Я вошел в пивную и сразу прищурился: после яркого света глаза получили отдых, а с ним наступила недолгая слепота. В дальнем углу сидели две девушки. Одна из них улыбнулась мне, потному, уставшему, толстеющему парню с разбитым сердцем и в пыльных ботинках. Так я в первый раз в жизни увидел мою будущую жену. Миниатюрная, красивая, улыбающаяся. Я подсел к ним. Оказалось, что мы едем вместе и, что они работают с Ленкой в одной компании. Я пошел в туалет, снял футболку, умылся, попрыскался дезодорантом, достал из походной сумки свежую рубашку, надел, пригладил волосы. В этот момент я понял, что что-то произошло – я хочу понравиться этой девушке. Этот что-то новое. Я вернулся к ним за стол уже другим человеком. Мы поболтали, освоились, заказали пива. Потом пришла Ленка, и мы всей веселой компанией погрузились в поезд.
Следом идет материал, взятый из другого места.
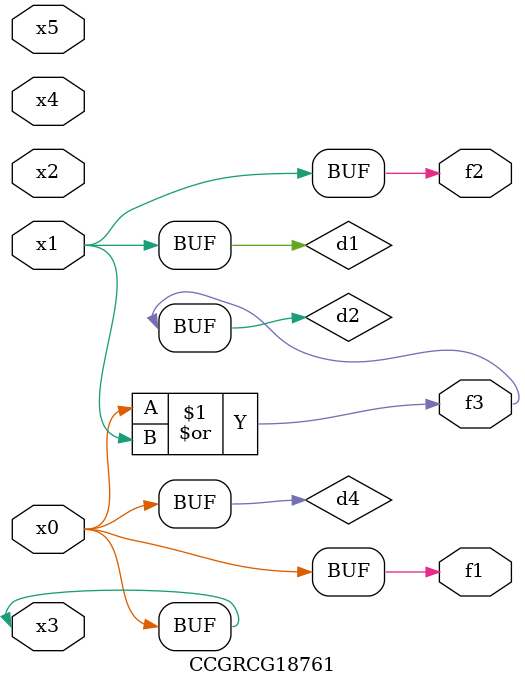
<source format=v>
module CCGRCG18761(
	input x0, x1, x2, x3, x4, x5,
	output f1, f2, f3
);

	wire d1, d2, d3, d4;

	and (d1, x1);
	or (d2, x0, x1);
	nand (d3, x0, x5);
	buf (d4, x0, x3);
	assign f1 = d4;
	assign f2 = d1;
	assign f3 = d2;
endmodule

</source>
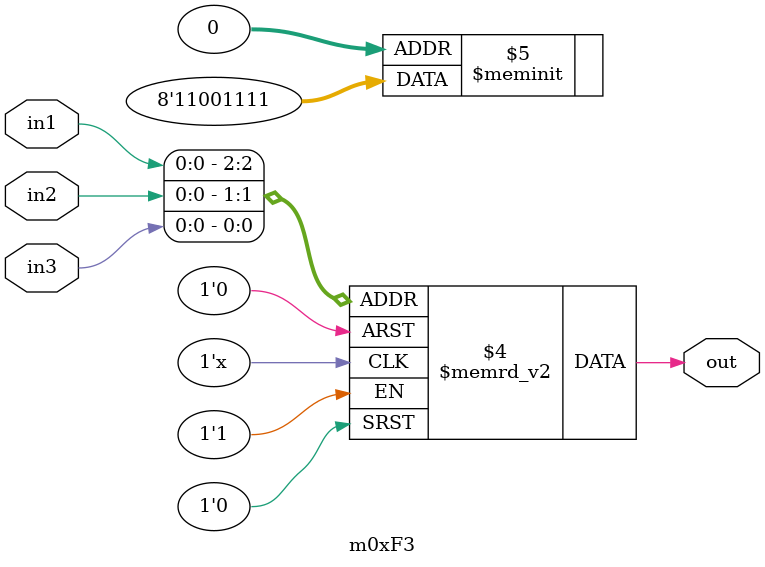
<source format=v>
module m0xF3(output out, input in1, in2, in3);

   always @(in1, in2, in3)
     begin
        case({in1, in2, in3})
          3'b000: {out} = 1'b1;
          3'b001: {out} = 1'b1;
          3'b010: {out} = 1'b1;
          3'b011: {out} = 1'b1;
          3'b100: {out} = 1'b0;
          3'b101: {out} = 1'b0;
          3'b110: {out} = 1'b1;
          3'b111: {out} = 1'b1;
        endcase // case ({in1, in2, in3})
     end // always @ (in1, in2, in3)

endmodule // m0xF3
</source>
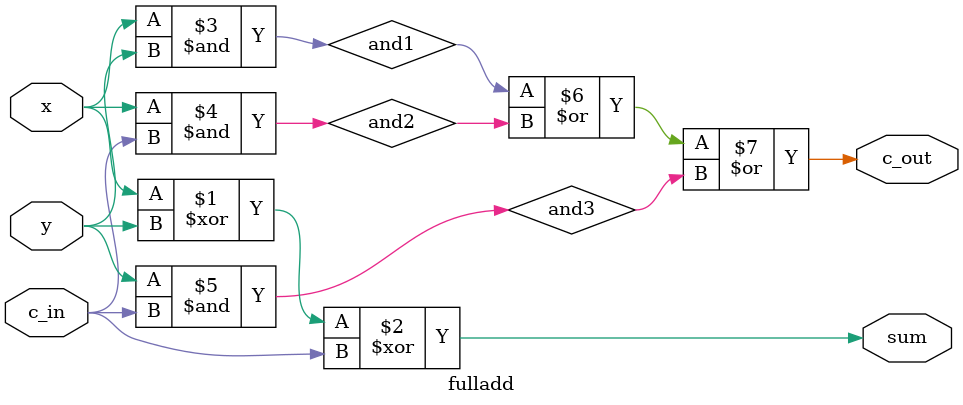
<source format=v>
module fulladd(x,y,c_in,sum,c_out);

input x,y,c_in;
output sum,c_out;

wire and1,and2,and3;

xor (sum,x,y,c_in);

and (and1,x,y);
and (and2,x,c_in);
and (and3,y,c_in);

or (c_out,and1,and2,and3);

endmodule
</source>
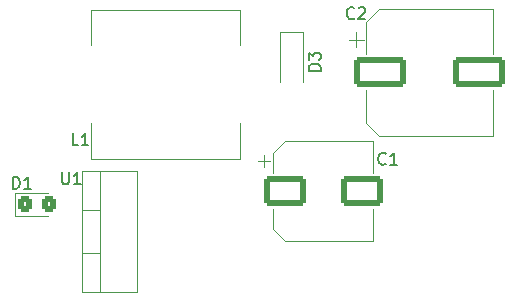
<source format=gto>
G04 #@! TF.GenerationSoftware,KiCad,Pcbnew,(6.0.9)*
G04 #@! TF.CreationDate,2023-01-18T17:10:32+01:00*
G04 #@! TF.ProjectId,buck,6275636b-2e6b-4696-9361-645f70636258,rev?*
G04 #@! TF.SameCoordinates,Original*
G04 #@! TF.FileFunction,Legend,Top*
G04 #@! TF.FilePolarity,Positive*
%FSLAX46Y46*%
G04 Gerber Fmt 4.6, Leading zero omitted, Abs format (unit mm)*
G04 Created by KiCad (PCBNEW (6.0.9)) date 2023-01-18 17:10:32*
%MOMM*%
%LPD*%
G01*
G04 APERTURE LIST*
G04 Aperture macros list*
%AMRoundRect*
0 Rectangle with rounded corners*
0 $1 Rounding radius*
0 $2 $3 $4 $5 $6 $7 $8 $9 X,Y pos of 4 corners*
0 Add a 4 corners polygon primitive as box body*
4,1,4,$2,$3,$4,$5,$6,$7,$8,$9,$2,$3,0*
0 Add four circle primitives for the rounded corners*
1,1,$1+$1,$2,$3*
1,1,$1+$1,$4,$5*
1,1,$1+$1,$6,$7*
1,1,$1+$1,$8,$9*
0 Add four rect primitives between the rounded corners*
20,1,$1+$1,$2,$3,$4,$5,0*
20,1,$1+$1,$4,$5,$6,$7,0*
20,1,$1+$1,$6,$7,$8,$9,0*
20,1,$1+$1,$8,$9,$2,$3,0*%
G04 Aperture macros list end*
%ADD10C,0.150000*%
%ADD11C,0.120000*%
%ADD12RoundRect,0.250000X-1.500000X-1.000000X1.500000X-1.000000X1.500000X1.000000X-1.500000X1.000000X0*%
%ADD13RoundRect,0.250000X-1.950000X-1.000000X1.950000X-1.000000X1.950000X1.000000X-1.950000X1.000000X0*%
%ADD14R,2.900000X5.400000*%
%ADD15C,5.400000*%
%ADD16RoundRect,0.250000X-0.325000X-0.450000X0.325000X-0.450000X0.325000X0.450000X-0.325000X0.450000X0*%
%ADD17R,1.800000X1.275000*%
%ADD18O,1.800000X1.275000*%
%ADD19R,1.700000X1.300000*%
%ADD20R,1.700000X1.700000*%
%ADD21O,1.700000X1.700000*%
G04 APERTURE END LIST*
D10*
X142708333Y-95734142D02*
X142660714Y-95781761D01*
X142517857Y-95829380D01*
X142422619Y-95829380D01*
X142279761Y-95781761D01*
X142184523Y-95686523D01*
X142136904Y-95591285D01*
X142089285Y-95400809D01*
X142089285Y-95257952D01*
X142136904Y-95067476D01*
X142184523Y-94972238D01*
X142279761Y-94877000D01*
X142422619Y-94829380D01*
X142517857Y-94829380D01*
X142660714Y-94877000D01*
X142708333Y-94924619D01*
X143660714Y-95829380D02*
X143089285Y-95829380D01*
X143375000Y-95829380D02*
X143375000Y-94829380D01*
X143279761Y-94972238D01*
X143184523Y-95067476D01*
X143089285Y-95115095D01*
X140041333Y-83415142D02*
X139993714Y-83462761D01*
X139850857Y-83510380D01*
X139755619Y-83510380D01*
X139612761Y-83462761D01*
X139517523Y-83367523D01*
X139469904Y-83272285D01*
X139422285Y-83081809D01*
X139422285Y-82938952D01*
X139469904Y-82748476D01*
X139517523Y-82653238D01*
X139612761Y-82558000D01*
X139755619Y-82510380D01*
X139850857Y-82510380D01*
X139993714Y-82558000D01*
X140041333Y-82605619D01*
X140422285Y-82605619D02*
X140469904Y-82558000D01*
X140565142Y-82510380D01*
X140803238Y-82510380D01*
X140898476Y-82558000D01*
X140946095Y-82605619D01*
X140993714Y-82700857D01*
X140993714Y-82796095D01*
X140946095Y-82938952D01*
X140374666Y-83510380D01*
X140993714Y-83510380D01*
X116673333Y-94178380D02*
X116197142Y-94178380D01*
X116197142Y-93178380D01*
X117530476Y-94178380D02*
X116959047Y-94178380D01*
X117244761Y-94178380D02*
X117244761Y-93178380D01*
X117149523Y-93321238D01*
X117054285Y-93416476D01*
X116959047Y-93464095D01*
X111148904Y-97861380D02*
X111148904Y-96861380D01*
X111387000Y-96861380D01*
X111529857Y-96909000D01*
X111625095Y-97004238D01*
X111672714Y-97099476D01*
X111720333Y-97289952D01*
X111720333Y-97432809D01*
X111672714Y-97623285D01*
X111625095Y-97718523D01*
X111529857Y-97813761D01*
X111387000Y-97861380D01*
X111148904Y-97861380D01*
X112672714Y-97861380D02*
X112101285Y-97861380D01*
X112387000Y-97861380D02*
X112387000Y-96861380D01*
X112291761Y-97004238D01*
X112196523Y-97099476D01*
X112101285Y-97147095D01*
X115316095Y-96480380D02*
X115316095Y-97289904D01*
X115363714Y-97385142D01*
X115411333Y-97432761D01*
X115506571Y-97480380D01*
X115697047Y-97480380D01*
X115792285Y-97432761D01*
X115839904Y-97385142D01*
X115887523Y-97289904D01*
X115887523Y-96480380D01*
X116887523Y-97480380D02*
X116316095Y-97480380D01*
X116601809Y-97480380D02*
X116601809Y-96480380D01*
X116506571Y-96623238D01*
X116411333Y-96718476D01*
X116316095Y-96766095D01*
X137199380Y-87860095D02*
X136199380Y-87860095D01*
X136199380Y-87622000D01*
X136247000Y-87479142D01*
X136342238Y-87383904D01*
X136437476Y-87336285D01*
X136627952Y-87288666D01*
X136770809Y-87288666D01*
X136961285Y-87336285D01*
X137056523Y-87383904D01*
X137151761Y-87479142D01*
X137199380Y-87622000D01*
X137199380Y-87860095D01*
X136199380Y-86955333D02*
X136199380Y-86336285D01*
X136580333Y-86669619D01*
X136580333Y-86526761D01*
X136627952Y-86431523D01*
X136675571Y-86383904D01*
X136770809Y-86336285D01*
X137008904Y-86336285D01*
X137104142Y-86383904D01*
X137151761Y-86431523D01*
X137199380Y-86526761D01*
X137199380Y-86812476D01*
X137151761Y-86907714D01*
X137104142Y-86955333D01*
D11*
X133154000Y-101239563D02*
X134218437Y-102304000D01*
X141674000Y-102304000D02*
X141674000Y-99554000D01*
X132414000Y-95034000D02*
X132414000Y-96034000D01*
X134218437Y-93784000D02*
X141674000Y-93784000D01*
X134218437Y-102304000D02*
X141674000Y-102304000D01*
X133154000Y-94848437D02*
X133154000Y-96534000D01*
X141674000Y-93784000D02*
X141674000Y-96534000D01*
X131914000Y-95534000D02*
X132914000Y-95534000D01*
X133154000Y-101239563D02*
X133154000Y-99554000D01*
X133154000Y-94848437D02*
X134218437Y-93784000D01*
X141071000Y-83715437D02*
X142135437Y-82651000D01*
X151791000Y-93371000D02*
X151791000Y-89521000D01*
X140206000Y-84626000D02*
X140206000Y-85876000D01*
X141071000Y-92306563D02*
X141071000Y-89521000D01*
X139581000Y-85251000D02*
X140831000Y-85251000D01*
X141071000Y-92306563D02*
X142135437Y-93371000D01*
X141071000Y-83715437D02*
X141071000Y-86501000D01*
X142135437Y-82651000D02*
X151791000Y-82651000D01*
X142135437Y-93371000D02*
X151791000Y-93371000D01*
X151791000Y-82651000D02*
X151791000Y-86501000D01*
X117779000Y-85727000D02*
X117779000Y-82727000D01*
X130379000Y-82727000D02*
X130379000Y-85727000D01*
X117779000Y-95327000D02*
X117779000Y-92327000D01*
X117779000Y-82727000D02*
X130379000Y-82727000D01*
X130379000Y-95327000D02*
X117779000Y-95327000D01*
X130379000Y-92327000D02*
X130379000Y-95327000D01*
X114157000Y-98227000D02*
X111297000Y-98227000D01*
X111297000Y-100147000D02*
X114157000Y-100147000D01*
X111297000Y-98227000D02*
X111297000Y-100147000D01*
X121616000Y-106621000D02*
X121616000Y-96380000D01*
X116975000Y-103350000D02*
X118485000Y-103350000D01*
X116975000Y-96380000D02*
X121616000Y-96380000D01*
X116975000Y-99650000D02*
X118485000Y-99650000D01*
X116975000Y-106621000D02*
X116975000Y-96380000D01*
X118485000Y-106621000D02*
X118485000Y-96380000D01*
X116975000Y-106621000D02*
X121616000Y-106621000D01*
X135747000Y-88872000D02*
X135747000Y-84572000D01*
X135747000Y-84572000D02*
X133747000Y-84572000D01*
X133747000Y-84572000D02*
X133747000Y-88872000D01*
%LPC*%
D12*
X134164000Y-98044000D03*
X140664000Y-98044000D03*
D13*
X142231000Y-88011000D03*
X150631000Y-88011000D03*
D14*
X119129000Y-89027000D03*
X129029000Y-89027000D03*
D15*
X113538000Y-85979000D03*
X149225000Y-105029000D03*
D16*
X112132000Y-99187000D03*
X114182000Y-99187000D03*
D17*
X120245000Y-104900000D03*
D18*
X120245000Y-103200000D03*
X120245000Y-101500000D03*
X120245000Y-99800000D03*
X120245000Y-98100000D03*
D19*
X134747000Y-85372000D03*
X134747000Y-88872000D03*
D20*
X130459000Y-101264000D03*
D21*
X127919000Y-101264000D03*
D20*
X144145000Y-101219000D03*
X132207000Y-91948000D03*
D21*
X134747000Y-91948000D03*
X137287000Y-91948000D03*
M02*

</source>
Надо сказать, что я ничего не знал об Украине. Мое сознание почему-то рисовало мне людей, говорящей на каком-то извращенном диалекте русского языка и люто не любящих нас, русских. Оказалось, что украинский – язык певучий, даже ласковый, люди простые и по-русски понимают и говорят не хуже. Отношение самое доброе и приветливое. Это было еще до войны на Донбассе и отделения Крыма. Киев – красивейший европейский город. Крещатик – в сто раз шире и внушительнее нашей Тверской. Церкви и храмы, которые мы там посещали, расписывали Врубель, Васнецов и оттого православные образы напоминали иллюстрации к детским сказкам. Здание Министерства “Забуронних Дiл” приятно поразило своей архитектурой в советском стиле времен Сталина. Дом с горгульями – ну что тут говорить, классика. Днепр. Родина-мать. Мы, конечно, купили сало на Бессарабском рынке, конечно, пили горiлку. Я брал свою будущую жену за руки, и мы танцевали вальс под музыку, которую слышали только мы.… В киевском метро какой-то старик пел про черное море. Мы заказали перед концертом столик в ресторане “Курени”. Столько вкусного, я не ел ни до, ни после. Горилки было выпито столько, что на концерт мы еле дошли. Земфира зажгла. Зал стоял на ушах. На песне “Лондон” мы с Оксаной впервые поцеловались.
С того концерта прошло шесть лет. Мы поженились. Съездили в Европу. На концерт Земфиры в Вильнюс. Родили сына.
И вот я сижу в офисе. Вечереет. Накрапывает дождь. Я ищу своих толстосумов. Жена дома с ребенком. Что будет дальше? С Божьей помощью прорвемся.